$\text{DSPACE}(O(1))=\text{REG}$ Proof?

Question

I want to know why $\text{DSPACE}(O(1))=\text{REG}$, especially in the direction of why all languages in $\text{DSPACE}(O(1))$ can be recognized by a finite automaton. I've thought for some time and know that the idea is to encode the finite possibilities of memory as finite states, and also have read https://cs.stackexchange.com/a/57938/112750 . However, I still have a question that I'm unable to answer. A finite automaton needs to read the characters one by one and never look back, but a TM, though restricted to use only $O(1)$ memory, may choose to go back and forth on its input tape. How can I eliminate this kind of looking back problem and construct an automaton that is equivalent to this TM?

Answer 1

Suppose you have a Turing machine with an $n$ sized tape with $k$ symbols and $s$ states.
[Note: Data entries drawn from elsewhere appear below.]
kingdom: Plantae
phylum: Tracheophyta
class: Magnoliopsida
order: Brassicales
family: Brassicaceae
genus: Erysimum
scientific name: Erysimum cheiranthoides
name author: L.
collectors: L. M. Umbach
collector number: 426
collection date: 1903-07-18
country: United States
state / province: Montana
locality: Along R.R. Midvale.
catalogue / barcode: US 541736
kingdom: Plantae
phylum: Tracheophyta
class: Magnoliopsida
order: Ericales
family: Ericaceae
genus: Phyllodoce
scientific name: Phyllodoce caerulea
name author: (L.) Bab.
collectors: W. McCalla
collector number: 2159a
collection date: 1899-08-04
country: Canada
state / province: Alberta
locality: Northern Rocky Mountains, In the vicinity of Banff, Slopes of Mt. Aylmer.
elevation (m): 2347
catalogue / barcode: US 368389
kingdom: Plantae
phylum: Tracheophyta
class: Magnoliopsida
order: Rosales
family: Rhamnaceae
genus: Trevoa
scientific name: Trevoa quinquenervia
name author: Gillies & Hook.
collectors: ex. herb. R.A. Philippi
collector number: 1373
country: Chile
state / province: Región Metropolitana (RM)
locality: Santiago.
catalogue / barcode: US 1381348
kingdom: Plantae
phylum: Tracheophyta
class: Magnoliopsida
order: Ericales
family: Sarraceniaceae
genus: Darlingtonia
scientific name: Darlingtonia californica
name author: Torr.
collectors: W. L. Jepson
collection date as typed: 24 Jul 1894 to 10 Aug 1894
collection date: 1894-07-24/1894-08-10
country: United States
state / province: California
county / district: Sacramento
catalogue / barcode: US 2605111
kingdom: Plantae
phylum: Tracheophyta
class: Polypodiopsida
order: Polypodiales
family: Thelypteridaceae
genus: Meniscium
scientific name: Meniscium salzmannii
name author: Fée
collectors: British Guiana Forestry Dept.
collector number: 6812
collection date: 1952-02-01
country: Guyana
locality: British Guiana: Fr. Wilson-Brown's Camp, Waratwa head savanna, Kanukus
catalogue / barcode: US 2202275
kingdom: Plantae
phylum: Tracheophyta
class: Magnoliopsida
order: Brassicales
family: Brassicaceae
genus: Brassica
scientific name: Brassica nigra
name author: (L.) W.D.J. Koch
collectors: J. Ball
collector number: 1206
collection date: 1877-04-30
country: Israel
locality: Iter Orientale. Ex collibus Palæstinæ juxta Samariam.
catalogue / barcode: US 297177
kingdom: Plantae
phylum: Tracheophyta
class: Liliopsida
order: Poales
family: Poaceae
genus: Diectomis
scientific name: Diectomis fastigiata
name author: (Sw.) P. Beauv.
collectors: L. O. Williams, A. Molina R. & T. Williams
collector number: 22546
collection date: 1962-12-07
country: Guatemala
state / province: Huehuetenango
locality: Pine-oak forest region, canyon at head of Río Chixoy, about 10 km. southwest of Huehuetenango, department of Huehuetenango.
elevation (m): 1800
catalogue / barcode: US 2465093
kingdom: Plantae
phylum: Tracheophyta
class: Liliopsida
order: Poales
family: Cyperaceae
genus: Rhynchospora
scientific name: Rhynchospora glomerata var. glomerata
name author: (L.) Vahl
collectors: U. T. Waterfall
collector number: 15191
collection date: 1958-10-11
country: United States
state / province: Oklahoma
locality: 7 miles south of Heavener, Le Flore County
This system, as a whole, then has $s\cdot k^n \cdot n$ possible states it can be in ($s$ states, $k^n$ tape contents, $n$ tape head positions).

By definition $k$ and $s$ must be $O(1)$. If $n$ also is however, then the entire expression $s \cdot k^n \cdot n$ is a constant, and we can construct a finite state machine with that many states that has exactly the same behavior as the Turing machine.